*** Material for the task ***

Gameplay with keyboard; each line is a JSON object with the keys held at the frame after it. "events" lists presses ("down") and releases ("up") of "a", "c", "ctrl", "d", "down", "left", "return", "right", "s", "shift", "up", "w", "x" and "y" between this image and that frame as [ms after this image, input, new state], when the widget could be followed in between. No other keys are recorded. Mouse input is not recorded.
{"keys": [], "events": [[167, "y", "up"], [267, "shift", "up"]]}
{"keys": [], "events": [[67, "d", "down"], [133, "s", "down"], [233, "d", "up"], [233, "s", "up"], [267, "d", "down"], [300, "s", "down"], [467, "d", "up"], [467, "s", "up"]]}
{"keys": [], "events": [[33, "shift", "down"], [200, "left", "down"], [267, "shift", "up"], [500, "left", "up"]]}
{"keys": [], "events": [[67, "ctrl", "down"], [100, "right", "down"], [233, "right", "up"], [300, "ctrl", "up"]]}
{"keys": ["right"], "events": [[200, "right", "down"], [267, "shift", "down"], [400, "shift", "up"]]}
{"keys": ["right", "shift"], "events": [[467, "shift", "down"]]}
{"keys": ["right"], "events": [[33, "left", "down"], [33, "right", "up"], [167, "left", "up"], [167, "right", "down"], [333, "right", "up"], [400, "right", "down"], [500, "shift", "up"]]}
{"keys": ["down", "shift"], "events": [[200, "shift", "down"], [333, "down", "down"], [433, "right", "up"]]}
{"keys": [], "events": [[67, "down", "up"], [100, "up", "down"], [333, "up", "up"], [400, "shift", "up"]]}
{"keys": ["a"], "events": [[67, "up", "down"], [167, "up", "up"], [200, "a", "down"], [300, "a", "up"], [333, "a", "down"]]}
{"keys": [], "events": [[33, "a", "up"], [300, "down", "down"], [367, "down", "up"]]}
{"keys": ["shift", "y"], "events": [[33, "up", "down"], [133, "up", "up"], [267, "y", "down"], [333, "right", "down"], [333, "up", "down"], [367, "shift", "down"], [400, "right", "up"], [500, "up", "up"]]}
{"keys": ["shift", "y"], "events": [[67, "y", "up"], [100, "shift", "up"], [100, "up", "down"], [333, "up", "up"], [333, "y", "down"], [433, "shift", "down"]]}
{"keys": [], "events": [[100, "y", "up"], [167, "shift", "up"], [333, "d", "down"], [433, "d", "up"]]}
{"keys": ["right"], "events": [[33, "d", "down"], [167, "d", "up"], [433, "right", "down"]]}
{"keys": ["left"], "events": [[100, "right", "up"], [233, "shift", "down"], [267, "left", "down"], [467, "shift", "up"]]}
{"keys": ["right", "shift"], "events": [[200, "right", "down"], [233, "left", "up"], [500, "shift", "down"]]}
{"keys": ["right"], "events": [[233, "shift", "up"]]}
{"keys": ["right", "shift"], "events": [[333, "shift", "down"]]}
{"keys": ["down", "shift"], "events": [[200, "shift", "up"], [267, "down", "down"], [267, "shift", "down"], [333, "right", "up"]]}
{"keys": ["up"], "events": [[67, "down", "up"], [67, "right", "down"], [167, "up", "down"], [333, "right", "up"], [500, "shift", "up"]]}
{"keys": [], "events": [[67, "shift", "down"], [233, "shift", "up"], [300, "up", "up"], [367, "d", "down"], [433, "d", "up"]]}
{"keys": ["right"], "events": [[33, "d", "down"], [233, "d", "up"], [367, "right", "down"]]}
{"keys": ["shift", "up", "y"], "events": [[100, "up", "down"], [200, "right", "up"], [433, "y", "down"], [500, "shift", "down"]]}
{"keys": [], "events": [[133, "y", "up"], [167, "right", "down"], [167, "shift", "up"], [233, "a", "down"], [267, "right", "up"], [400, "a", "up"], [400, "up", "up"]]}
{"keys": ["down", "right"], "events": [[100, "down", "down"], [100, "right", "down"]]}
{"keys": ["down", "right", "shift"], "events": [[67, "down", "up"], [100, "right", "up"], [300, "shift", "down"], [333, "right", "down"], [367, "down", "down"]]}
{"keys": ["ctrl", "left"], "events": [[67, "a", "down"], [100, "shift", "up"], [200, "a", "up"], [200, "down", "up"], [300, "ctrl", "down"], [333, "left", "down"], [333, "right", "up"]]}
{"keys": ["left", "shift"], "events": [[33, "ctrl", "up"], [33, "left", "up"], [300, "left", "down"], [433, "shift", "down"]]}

*** End of Material for the task ***

__What you have to do__. Return every record, word for word.

__Reply to the exercise__.
Gameplay with keyboard; each line is a JSON object with the keys held at the frame after it. "events" lists presses ("down") and releases ("up") of "a", "c", "ctrl", "d", "down", "left", "return", "right", "s", "shift", "up", "w", "x" and "y" between this image and that frame as [ms after this image, input, new state], when the widget could be followed in between. No other keys are recorded. Mouse input is not recorded.
{"keys": [], "events": [[167, "y", "up"], [267, "shift", "up"]]}
{"keys": [], "events": [[67, "d", "down"], [133, "s", "down"], [233, "d", "up"], [233, "s", "up"], [267, "d", "down"], [300, "s", "down"], [467, "d", "up"], [467, "s", "up"]]}
{"keys": [], "events": [[33, "shift", "down"], [200, "left", "down"], [267, "shift", "up"], [500, "left", "up"]]}
{"keys": [], "events": [[67, "ctrl", "down"], [100, "right", "down"], [233, "right", "up"], [300, "ctrl", "up"]]}
{"keys": ["right"], "events": [[200, "right", "down"], [267, "shift", "down"], [400, "shift", "up"]]}
{"keys": ["right", "shift"], "events": [[467, "shift", "down"]]}
{"keys": ["right"], "events": [[33, "left", "down"], [33, "right", "up"], [167, "left", "up"], [167, "right", "down"], [333, "right", "up"], [400, "right", "down"], [500, "shift", "up"]]}
{"keys": ["down", "shift"], "events": [[200, "shift", "down"], [333, "down", "down"], [433, "right", "up"]]}
{"keys": [], "events": [[67, "down", "up"], [100, "up", "down"], [333, "up", "up"], [400, "shift", "up"]]}
{"keys": ["a"], "events": [[67, "up", "down"], [167, "up", "up"], [200, "a", "down"], [300, "a", "up"], [333, "a", "down"]]}
{"keys": [], "events": [[33, "a", "up"], [300, "down", "down"], [367, "down", "up"]]}
{"keys": ["shift", "y"], "events": [[33, "up", "down"], [133, "up", "up"], [267, "y", "down"], [333, "right", "down"], [333, "up", "down"], [367, "shift", "down"], [400, "right", "up"], [500, "up", "up"]]}
{"keys": ["shift", "y"], "events": [[67, "y", "up"], [100, "shift", "up"], [100, "up", "down"], [333, "up", "up"], [333, "y", "down"], [433, "shift", "down"]]}
{"keys": [], "events": [[100, "y", "up"], [167, "shift", "up"], [333, "d", "down"], [433, "d", "up"]]}
{"keys": ["right"], "events": [[33, "d", "down"], [167, "d", "up"], [433, "right", "down"]]}
{"keys": ["left"], "events": [[100, "right", "up"], [233, "shift", "down"], [267, "left", "down"], [467, "shift", "up"]]}
{"keys": ["right", "shift"], "events": [[200, "right", "down"], [233, "left", "up"], [500, "shift", "down"]]}
{"keys": ["right"], "events": [[233, "shift", "up"]]}
{"keys": ["right", "shift"], "events": [[333, "shift", "down"]]}
{"keys": ["down", "shift"], "events": [[200, "shift", "up"], [267, "down", "down"], [267, "shift", "down"], [333, "right", "up"]]}
{"keys": ["up"], "events": [[67, "down", "up"], [67, "right", "down"], [167, "up", "down"], [333, "right", "up"], [500, "shift", "up"]]}
{"keys": [], "events": [[67, "shift", "down"], [233, "shift", "up"], [300, "up", "up"], [367, "d", "down"], [433, "d", "up"]]}
{"keys": ["right"], "events": [[33, "d", "down"], [233, "d", "up"], [367, "right", "down"]]}
{"keys": ["shift", "up", "y"], "events": [[100, "up", "down"], [200, "right", "up"], [433, "y", "down"], [500, "shift", "down"]]}
{"keys": [], "events": [[133, "y", "up"], [167, "right", "down"], [167, "shift", "up"], [233, "a", "down"], [267, "right", "up"], [400, "a", "up"], [400, "up", "up"]]}
{"keys": ["down", "right"], "events": [[100, "down", "down"], [100, "right", "down"]]}
{"keys": ["down", "right", "shift"], "events": [[67, "down", "up"], [100, "right", "up"], [300, "shift", "down"], [333, "right", "down"], [367, "down", "down"]]}
{"keys": ["ctrl", "left"], "events": [[67, "a", "down"], [100, "shift", "up"], [200, "a", "up"], [200, "down", "up"], [300, "ctrl", "down"], [333, "left", "down"], [333, "right", "up"]]}
{"keys": ["left", "shift"], "events": [[33, "ctrl", "up"], [33, "left", "up"], [300, "left", "down"], [433, "shift", "down"]]}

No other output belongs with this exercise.